Task to complete — Please retype the records below exactly, from the first line through the line containing "index dip: (226, 127)", and leave out any pictures.

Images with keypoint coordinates
########

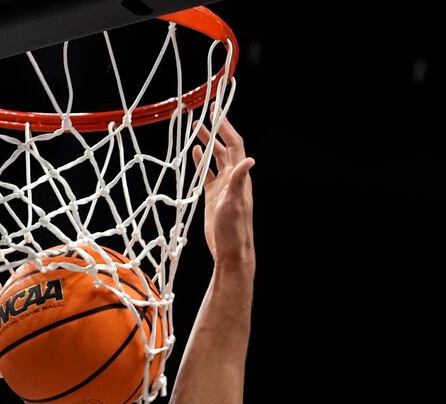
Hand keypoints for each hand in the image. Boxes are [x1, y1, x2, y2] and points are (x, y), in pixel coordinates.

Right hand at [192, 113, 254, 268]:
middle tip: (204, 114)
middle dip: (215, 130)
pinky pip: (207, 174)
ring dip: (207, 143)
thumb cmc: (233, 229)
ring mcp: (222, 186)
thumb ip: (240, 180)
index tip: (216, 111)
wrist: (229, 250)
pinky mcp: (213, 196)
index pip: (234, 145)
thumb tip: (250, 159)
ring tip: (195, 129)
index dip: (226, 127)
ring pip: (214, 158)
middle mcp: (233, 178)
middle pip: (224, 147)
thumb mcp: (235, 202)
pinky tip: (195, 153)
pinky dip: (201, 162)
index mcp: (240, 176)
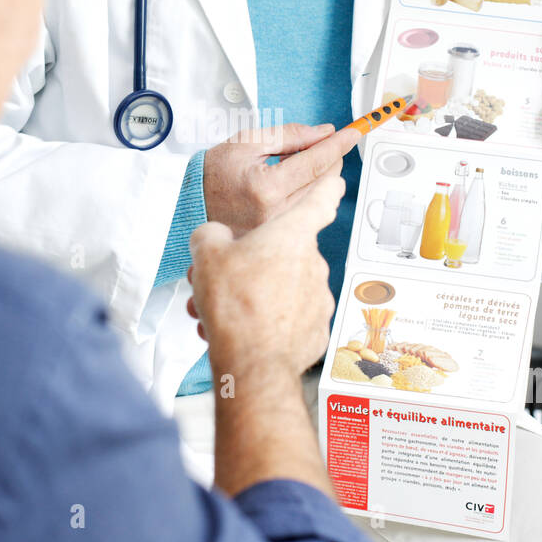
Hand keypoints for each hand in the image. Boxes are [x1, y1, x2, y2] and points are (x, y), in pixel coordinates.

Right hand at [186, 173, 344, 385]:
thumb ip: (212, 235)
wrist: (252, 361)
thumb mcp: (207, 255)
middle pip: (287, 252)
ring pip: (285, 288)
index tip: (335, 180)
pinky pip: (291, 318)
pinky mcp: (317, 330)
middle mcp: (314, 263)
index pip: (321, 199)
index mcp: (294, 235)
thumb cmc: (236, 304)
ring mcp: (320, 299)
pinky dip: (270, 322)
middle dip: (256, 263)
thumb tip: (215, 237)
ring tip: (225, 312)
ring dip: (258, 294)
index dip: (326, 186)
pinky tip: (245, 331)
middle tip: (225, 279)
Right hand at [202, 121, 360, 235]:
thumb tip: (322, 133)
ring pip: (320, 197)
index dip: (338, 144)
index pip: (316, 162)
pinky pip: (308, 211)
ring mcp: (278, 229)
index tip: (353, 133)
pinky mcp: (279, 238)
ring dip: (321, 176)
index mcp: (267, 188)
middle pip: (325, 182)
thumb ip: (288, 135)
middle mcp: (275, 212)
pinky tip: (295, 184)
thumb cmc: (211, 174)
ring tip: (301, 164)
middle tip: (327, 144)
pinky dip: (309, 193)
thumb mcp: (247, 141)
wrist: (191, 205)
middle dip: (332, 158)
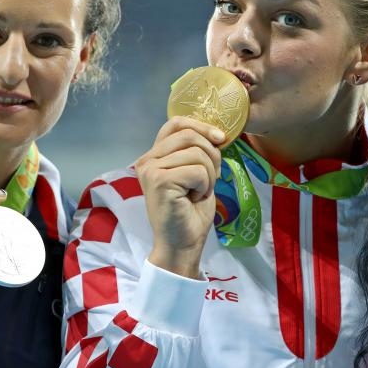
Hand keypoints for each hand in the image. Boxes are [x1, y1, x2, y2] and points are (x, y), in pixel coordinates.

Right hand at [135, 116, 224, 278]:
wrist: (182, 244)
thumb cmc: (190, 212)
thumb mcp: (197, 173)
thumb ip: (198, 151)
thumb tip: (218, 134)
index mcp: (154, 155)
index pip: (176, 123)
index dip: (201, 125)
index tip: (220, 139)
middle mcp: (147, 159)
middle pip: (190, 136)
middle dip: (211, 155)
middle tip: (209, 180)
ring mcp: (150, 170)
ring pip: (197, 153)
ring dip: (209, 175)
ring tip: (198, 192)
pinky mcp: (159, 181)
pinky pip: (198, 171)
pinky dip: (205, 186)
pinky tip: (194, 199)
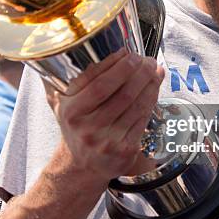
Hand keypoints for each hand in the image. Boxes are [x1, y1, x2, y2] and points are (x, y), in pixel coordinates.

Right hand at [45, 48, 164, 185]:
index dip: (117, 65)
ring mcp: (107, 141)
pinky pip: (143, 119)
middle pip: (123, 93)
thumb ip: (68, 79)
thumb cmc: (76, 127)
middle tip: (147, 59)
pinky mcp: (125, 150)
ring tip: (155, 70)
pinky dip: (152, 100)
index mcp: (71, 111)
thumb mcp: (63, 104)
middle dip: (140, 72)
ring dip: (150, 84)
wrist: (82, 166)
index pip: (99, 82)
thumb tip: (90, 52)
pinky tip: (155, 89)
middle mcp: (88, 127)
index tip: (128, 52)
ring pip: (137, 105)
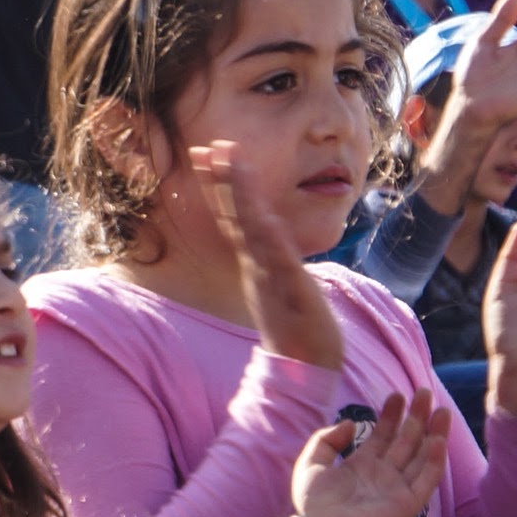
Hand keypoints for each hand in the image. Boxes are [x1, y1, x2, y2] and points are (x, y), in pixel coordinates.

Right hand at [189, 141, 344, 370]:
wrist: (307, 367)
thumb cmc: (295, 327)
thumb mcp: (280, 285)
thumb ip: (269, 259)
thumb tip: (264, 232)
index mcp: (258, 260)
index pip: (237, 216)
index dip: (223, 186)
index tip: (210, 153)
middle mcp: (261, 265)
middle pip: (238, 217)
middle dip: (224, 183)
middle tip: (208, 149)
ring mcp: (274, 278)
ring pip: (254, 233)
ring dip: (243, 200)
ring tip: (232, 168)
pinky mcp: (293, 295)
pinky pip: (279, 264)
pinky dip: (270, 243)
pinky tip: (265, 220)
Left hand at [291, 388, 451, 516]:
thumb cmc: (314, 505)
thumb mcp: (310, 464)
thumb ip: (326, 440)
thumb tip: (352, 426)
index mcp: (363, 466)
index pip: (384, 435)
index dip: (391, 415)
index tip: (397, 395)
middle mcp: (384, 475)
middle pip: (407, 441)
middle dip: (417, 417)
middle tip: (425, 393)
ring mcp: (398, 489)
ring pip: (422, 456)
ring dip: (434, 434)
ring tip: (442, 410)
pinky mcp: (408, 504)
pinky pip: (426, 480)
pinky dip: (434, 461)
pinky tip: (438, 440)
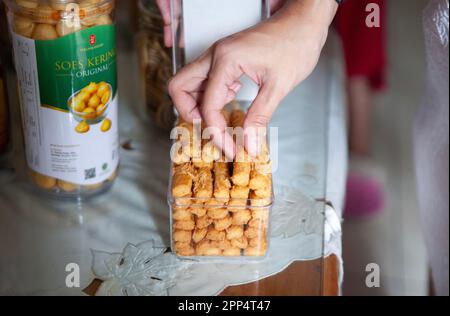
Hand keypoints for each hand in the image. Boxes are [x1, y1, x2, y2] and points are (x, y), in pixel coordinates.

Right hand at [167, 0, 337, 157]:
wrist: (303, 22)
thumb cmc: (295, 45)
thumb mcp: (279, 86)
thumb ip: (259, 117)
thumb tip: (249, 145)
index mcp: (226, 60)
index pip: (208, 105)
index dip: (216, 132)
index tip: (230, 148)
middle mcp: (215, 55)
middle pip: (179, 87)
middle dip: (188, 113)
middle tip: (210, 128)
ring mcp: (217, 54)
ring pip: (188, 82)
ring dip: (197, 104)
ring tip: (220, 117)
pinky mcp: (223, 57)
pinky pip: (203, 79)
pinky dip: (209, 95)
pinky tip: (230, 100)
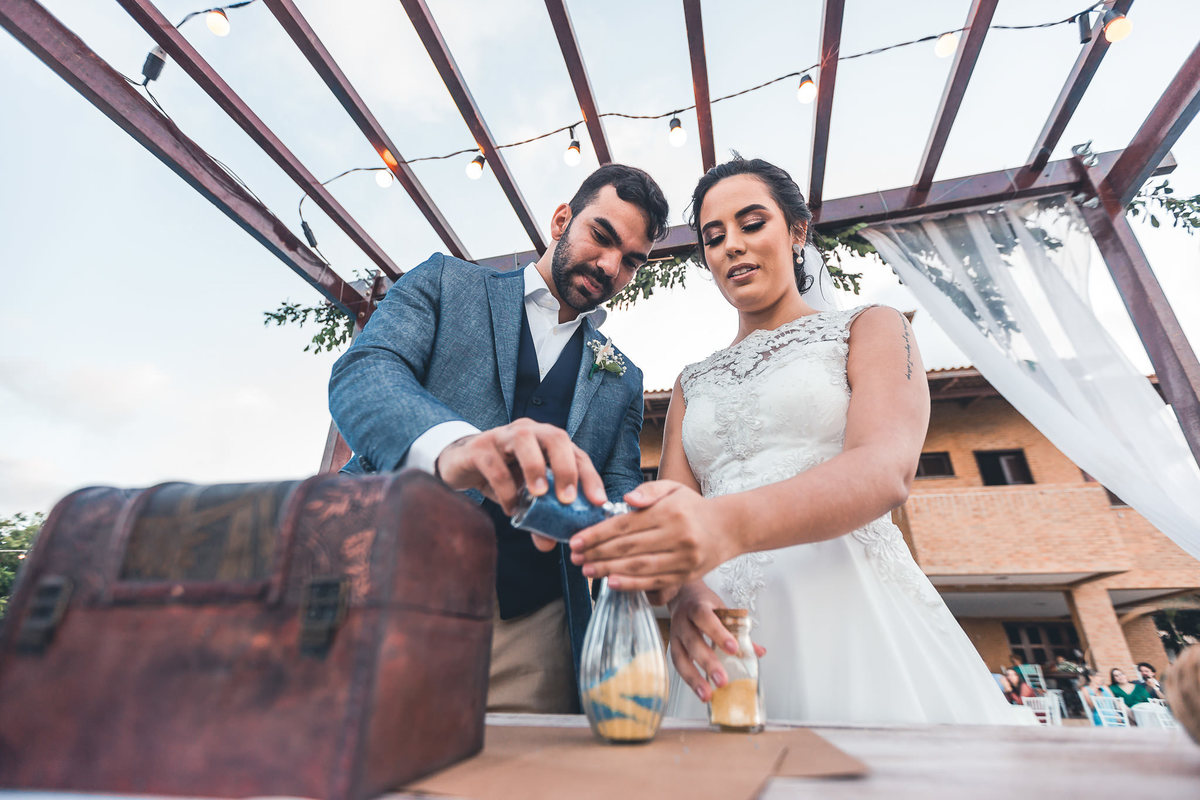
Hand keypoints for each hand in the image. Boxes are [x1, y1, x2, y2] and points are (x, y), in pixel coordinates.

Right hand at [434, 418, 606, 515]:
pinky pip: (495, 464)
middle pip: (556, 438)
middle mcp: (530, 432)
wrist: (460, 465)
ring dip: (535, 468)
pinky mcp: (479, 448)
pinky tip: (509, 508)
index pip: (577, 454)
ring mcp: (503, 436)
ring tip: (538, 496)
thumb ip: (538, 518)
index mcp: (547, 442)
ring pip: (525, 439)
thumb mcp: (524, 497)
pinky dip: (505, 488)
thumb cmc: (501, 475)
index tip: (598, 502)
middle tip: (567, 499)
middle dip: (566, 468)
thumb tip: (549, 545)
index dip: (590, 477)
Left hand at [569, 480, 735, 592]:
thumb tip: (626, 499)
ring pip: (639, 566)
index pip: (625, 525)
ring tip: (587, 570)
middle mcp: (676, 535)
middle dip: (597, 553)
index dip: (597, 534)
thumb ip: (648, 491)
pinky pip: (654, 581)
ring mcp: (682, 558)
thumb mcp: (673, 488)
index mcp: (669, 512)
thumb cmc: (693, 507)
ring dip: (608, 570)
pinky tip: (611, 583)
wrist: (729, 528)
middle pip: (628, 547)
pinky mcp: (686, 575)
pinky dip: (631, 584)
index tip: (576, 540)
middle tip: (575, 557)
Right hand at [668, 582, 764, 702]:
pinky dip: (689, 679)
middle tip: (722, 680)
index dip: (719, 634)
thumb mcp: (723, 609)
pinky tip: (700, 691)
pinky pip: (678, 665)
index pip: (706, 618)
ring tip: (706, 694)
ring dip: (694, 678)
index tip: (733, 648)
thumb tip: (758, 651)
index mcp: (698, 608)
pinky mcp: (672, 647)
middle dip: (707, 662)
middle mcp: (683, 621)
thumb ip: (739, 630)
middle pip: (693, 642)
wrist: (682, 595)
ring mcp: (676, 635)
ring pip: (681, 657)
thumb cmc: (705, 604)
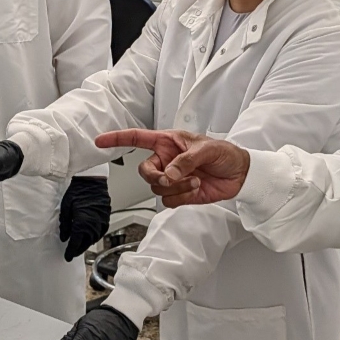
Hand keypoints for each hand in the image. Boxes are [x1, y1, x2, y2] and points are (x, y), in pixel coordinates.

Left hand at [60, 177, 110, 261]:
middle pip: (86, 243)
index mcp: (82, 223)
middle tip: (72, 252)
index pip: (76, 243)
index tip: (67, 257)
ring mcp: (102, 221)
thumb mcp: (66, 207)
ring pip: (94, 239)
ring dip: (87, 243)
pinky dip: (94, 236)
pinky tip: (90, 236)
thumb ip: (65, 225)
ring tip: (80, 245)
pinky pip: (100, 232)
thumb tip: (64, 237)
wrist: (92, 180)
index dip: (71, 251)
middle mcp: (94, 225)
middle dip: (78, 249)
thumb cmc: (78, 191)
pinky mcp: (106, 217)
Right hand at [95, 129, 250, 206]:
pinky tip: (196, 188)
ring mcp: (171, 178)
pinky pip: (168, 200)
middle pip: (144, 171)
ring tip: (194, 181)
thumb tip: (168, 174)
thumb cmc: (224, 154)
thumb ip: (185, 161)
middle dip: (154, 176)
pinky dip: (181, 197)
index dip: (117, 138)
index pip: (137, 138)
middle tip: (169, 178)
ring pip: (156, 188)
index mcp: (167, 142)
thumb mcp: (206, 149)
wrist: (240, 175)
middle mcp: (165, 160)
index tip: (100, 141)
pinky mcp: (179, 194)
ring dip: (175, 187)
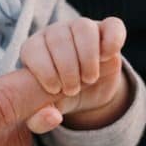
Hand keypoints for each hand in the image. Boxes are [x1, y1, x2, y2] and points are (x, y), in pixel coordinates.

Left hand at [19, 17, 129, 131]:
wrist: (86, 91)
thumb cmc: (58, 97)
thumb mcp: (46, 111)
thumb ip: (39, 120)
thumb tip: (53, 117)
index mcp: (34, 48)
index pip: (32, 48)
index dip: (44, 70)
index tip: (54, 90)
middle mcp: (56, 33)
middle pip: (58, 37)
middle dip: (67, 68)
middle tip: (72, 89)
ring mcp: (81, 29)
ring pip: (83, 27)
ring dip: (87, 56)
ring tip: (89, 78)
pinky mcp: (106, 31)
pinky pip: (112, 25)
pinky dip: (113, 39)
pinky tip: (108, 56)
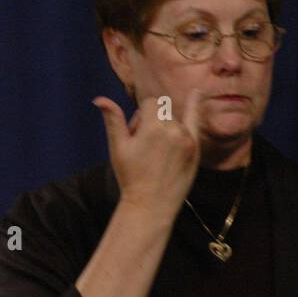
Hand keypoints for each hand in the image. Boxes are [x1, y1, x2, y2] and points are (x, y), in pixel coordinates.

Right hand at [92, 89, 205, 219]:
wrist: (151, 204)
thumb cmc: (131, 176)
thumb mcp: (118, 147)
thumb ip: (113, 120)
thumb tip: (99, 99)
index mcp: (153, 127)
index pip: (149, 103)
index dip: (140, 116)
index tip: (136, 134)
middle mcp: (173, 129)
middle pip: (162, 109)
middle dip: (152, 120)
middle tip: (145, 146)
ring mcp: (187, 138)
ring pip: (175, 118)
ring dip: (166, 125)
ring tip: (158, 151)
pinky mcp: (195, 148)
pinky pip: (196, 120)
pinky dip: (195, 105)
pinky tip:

########

Written response —
Hand keypoints for each hand in the image. Boxes are [x1, y1, x2, y2] and points are (x, y), in pixel coordinates.

Right hand at [192, 113, 254, 268]:
middle tip: (204, 114)
middle dip: (215, 130)
pinky pip: (207, 174)
ring dip: (207, 143)
thumb cmc: (233, 229)
ring mcp: (222, 186)
thumb ip: (240, 180)
index tip: (216, 111)
wrist: (229, 250)
pinky mcp: (213, 196)
index pip: (234, 145)
thumb tip: (250, 159)
ring tip: (195, 129)
index dip: (226, 127)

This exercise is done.